Fischer appartient à une génération de cinéastes américains pour qui le genre n'est plus une boîte séparée, mais un ton disponible pour diagnostiquer la vie quotidienne. Save Yourselves! relève de la comédie, de la science-fiction et du film de survie, mais sa mécanique est horrifique. Un couple se retire du monde pour se reconnecter à lui-même, et découvre que le monde a continué sans lui jusqu'à devenir hostile. La retraite thérapeutique se transforme en piège. Le refuge rural devient théâtre d'invasion. La bonne intention devient retard mortel.
Cette idée le place dans une zone voisine de la science-fiction horrifique, où l'altérité n'est pas seulement spectaculaire. Elle sert à révéler une faiblesse déjà présente dans les personnages. Les créatures de Save Yourselves! ont une dimension presque comique, mais le film comprend que le ridicule n'annule pas la menace. Au contraire, il la rend plus désagréable. Mourir à cause d'un monstre majestueux est une chose. Mourir parce que l'on a mal compris une situation idiote en est une autre, plus cruelle et plus proche de notre époque.
La mise en scène de Fischer travaille cette disproportion. Le danger est grand, mais les réactions restent petites, maladroites, affectives. Les personnages ne sont pas des héros, ni même des anti-héros flamboyants.
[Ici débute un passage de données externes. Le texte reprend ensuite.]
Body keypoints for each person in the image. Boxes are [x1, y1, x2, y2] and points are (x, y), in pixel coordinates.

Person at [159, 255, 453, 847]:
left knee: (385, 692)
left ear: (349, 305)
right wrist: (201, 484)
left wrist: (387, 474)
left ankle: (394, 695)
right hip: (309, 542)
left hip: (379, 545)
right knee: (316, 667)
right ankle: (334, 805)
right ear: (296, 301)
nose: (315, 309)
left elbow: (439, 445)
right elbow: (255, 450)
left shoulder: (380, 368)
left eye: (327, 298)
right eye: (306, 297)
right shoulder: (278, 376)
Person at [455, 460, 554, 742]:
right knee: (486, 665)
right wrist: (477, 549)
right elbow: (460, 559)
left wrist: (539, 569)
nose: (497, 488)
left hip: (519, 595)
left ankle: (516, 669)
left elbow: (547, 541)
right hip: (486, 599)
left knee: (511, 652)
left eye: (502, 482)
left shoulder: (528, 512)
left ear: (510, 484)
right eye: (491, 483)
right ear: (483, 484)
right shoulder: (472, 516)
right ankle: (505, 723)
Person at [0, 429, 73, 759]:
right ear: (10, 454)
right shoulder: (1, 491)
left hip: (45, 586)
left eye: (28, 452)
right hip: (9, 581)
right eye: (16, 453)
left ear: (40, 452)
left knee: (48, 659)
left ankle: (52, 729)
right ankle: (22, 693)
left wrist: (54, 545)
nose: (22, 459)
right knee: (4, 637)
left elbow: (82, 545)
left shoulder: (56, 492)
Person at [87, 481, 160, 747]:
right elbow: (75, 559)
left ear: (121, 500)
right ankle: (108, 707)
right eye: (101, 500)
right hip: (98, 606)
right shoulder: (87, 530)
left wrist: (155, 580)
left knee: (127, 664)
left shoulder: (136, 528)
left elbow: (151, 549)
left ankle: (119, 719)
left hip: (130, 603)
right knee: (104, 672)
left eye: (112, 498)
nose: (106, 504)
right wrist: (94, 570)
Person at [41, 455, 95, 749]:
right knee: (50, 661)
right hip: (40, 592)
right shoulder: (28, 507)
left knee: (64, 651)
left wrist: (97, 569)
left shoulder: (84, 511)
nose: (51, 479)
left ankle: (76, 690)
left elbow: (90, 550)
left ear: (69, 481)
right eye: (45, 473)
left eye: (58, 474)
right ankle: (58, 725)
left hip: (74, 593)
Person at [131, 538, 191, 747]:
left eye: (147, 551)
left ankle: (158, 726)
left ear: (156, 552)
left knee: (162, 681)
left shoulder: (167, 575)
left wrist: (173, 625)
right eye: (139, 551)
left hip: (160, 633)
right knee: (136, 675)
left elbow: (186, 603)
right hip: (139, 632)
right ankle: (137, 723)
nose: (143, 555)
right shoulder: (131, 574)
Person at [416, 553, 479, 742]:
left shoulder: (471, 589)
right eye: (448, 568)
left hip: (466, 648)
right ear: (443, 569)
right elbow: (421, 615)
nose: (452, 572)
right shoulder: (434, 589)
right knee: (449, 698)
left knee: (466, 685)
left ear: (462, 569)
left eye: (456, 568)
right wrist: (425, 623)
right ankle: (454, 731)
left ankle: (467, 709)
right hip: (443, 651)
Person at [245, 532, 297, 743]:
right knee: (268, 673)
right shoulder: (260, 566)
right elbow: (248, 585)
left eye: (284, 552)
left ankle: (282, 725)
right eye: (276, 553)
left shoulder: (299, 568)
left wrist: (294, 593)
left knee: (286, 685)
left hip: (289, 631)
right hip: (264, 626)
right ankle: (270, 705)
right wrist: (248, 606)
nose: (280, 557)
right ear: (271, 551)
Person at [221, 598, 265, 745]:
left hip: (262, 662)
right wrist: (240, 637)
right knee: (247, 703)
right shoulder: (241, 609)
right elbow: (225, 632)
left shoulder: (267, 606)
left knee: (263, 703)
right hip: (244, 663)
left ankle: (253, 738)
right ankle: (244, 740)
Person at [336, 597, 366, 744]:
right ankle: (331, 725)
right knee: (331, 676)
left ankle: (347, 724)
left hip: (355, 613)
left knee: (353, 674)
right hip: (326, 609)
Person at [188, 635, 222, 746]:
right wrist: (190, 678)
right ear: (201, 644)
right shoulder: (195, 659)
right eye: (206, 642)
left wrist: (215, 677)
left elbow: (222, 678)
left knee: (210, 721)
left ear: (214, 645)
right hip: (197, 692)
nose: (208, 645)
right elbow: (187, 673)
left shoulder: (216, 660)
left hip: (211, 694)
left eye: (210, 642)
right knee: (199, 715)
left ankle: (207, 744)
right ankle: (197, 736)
Ils sont des sujets contemporains moyens, saturés de discours sur l'amélioration de soi, incapables de distinguer la déconnexion volontaire de l'aveuglement. La comédie d'horreur trouve ici sa fonction la plus juste: non pas détendre la peur, mais montrer que le monde peut devenir terrifiant parce que nous continuons à négocier avec lui comme s'il s'agissait d'un problème de couple.
Les années 2020 ont donné à ce type de récit une acuité particulière. Le sentiment d'apocalypse diffuse, la fatigue technologique, l'angoisse écologique et la fragilité des liens ont rendu le cinéma de genre plus domestique. Fischer saisit ce climat sans le charger de discours pesant. Il filme des êtres qui veulent bien faire, mais qui arrivent toujours trop tard dans la compréhension. Cette temporalité du retard est l'un des grands motifs de l'horreur contemporaine. Le spectateur sait avant eux, ou croit savoir, et cette avance devient une torture comique.
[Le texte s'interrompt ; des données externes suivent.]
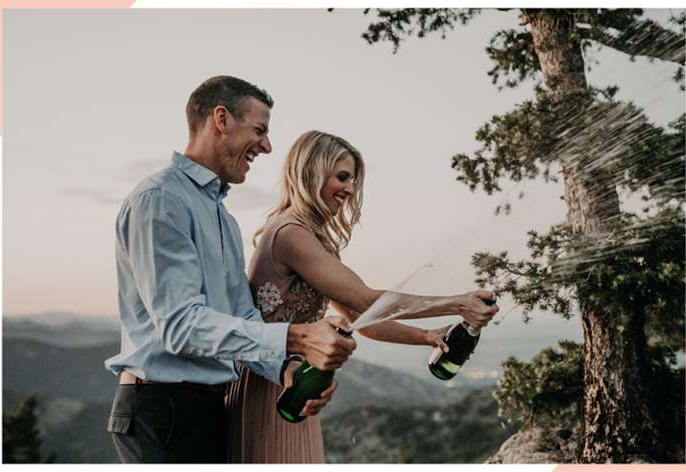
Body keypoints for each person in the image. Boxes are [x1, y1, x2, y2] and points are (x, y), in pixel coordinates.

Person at [104, 77, 356, 463]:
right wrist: (297, 337)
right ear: (221, 119)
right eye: (259, 130)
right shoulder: (161, 200)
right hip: (161, 412)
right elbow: (181, 326)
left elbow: (241, 314)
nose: (267, 146)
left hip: (207, 409)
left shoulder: (222, 218)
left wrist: (287, 370)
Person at [225, 130, 499, 463]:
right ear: (311, 172)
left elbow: (363, 320)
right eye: (342, 177)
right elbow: (367, 299)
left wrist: (427, 337)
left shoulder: (311, 237)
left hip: (298, 385)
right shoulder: (290, 233)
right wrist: (457, 302)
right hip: (271, 384)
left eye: (353, 180)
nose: (350, 189)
Il faut aussi reconnaître l'importance de la collaboration avec Eleanor Wilson. Le film fonctionne parce qu'il observe le couple de l'intérieur, sans mépris facile. Fischer ne fabrique pas seulement une satire des urbains déconnectés. Il montre la tendresse et l'insuffisance du même geste. Les personnages sont ridicules parce qu'ils sont humains, et humains parce qu'ils sont ridicules. L'horreur qui les entoure ne les grandit pas. Elle les expose.
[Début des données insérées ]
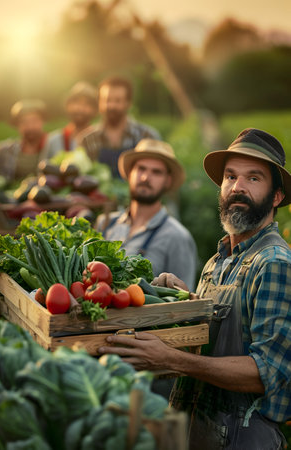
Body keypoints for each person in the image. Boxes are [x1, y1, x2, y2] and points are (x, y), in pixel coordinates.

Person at [98, 128, 291, 450]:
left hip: (243, 437)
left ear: (276, 196)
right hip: (194, 429)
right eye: (230, 177)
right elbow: (215, 341)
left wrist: (175, 359)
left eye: (253, 178)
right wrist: (182, 303)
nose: (237, 187)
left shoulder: (274, 263)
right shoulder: (218, 261)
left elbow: (268, 373)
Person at [96, 138, 197, 290]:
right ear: (130, 173)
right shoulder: (106, 222)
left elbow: (185, 304)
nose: (145, 178)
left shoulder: (177, 238)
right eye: (141, 169)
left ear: (168, 181)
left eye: (156, 172)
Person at [82, 76, 161, 177]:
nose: (111, 105)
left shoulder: (147, 136)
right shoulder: (88, 139)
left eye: (117, 101)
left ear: (128, 103)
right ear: (99, 103)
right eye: (106, 100)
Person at [0, 99, 48, 181]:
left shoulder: (53, 146)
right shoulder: (7, 150)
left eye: (34, 121)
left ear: (43, 121)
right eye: (24, 122)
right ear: (17, 125)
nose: (30, 126)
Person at [46, 81, 98, 158]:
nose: (80, 108)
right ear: (68, 106)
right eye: (76, 103)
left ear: (95, 110)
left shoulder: (100, 140)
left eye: (86, 104)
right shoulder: (53, 141)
Dans CaSTV, Alex Huston Fischer compte parce qu'il rappelle que la peur peut porter un sourire sans perdre son tranchant. Save Yourselves! transforme la fin du monde en test d'attention, et le résultat est moins léger qu'il n'y paraît. L'apocalypse n'y arrive pas comme un spectacle total. Elle arrive pendant que les personnages essaient de devenir de meilleures personnes. C'est une cruauté très moderne, et Fischer sait la filmer avec assez de douceur pour qu'elle fasse mal.